Exercise description: Report every line of the records that includes the word "života".

Available data:
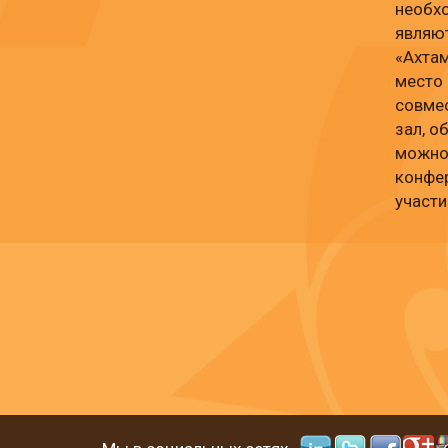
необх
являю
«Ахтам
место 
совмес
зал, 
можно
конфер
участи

...

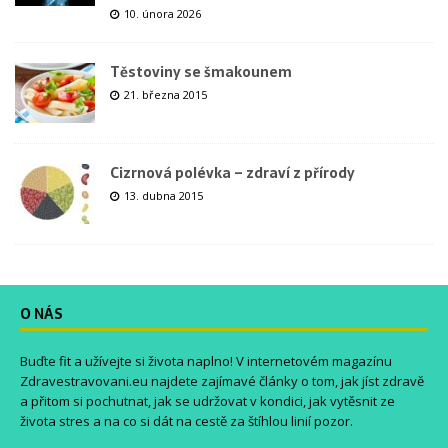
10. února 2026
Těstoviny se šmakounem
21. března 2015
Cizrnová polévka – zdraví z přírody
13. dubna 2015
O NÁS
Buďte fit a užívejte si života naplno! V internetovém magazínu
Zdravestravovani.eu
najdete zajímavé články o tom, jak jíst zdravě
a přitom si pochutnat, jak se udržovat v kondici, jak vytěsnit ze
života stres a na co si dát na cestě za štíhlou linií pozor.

Reply to the task:
Buďte fit a užívejte si života naplno! V internetovém magazínu
života stres a na co si dát na cestě za štíhlou linií pozor.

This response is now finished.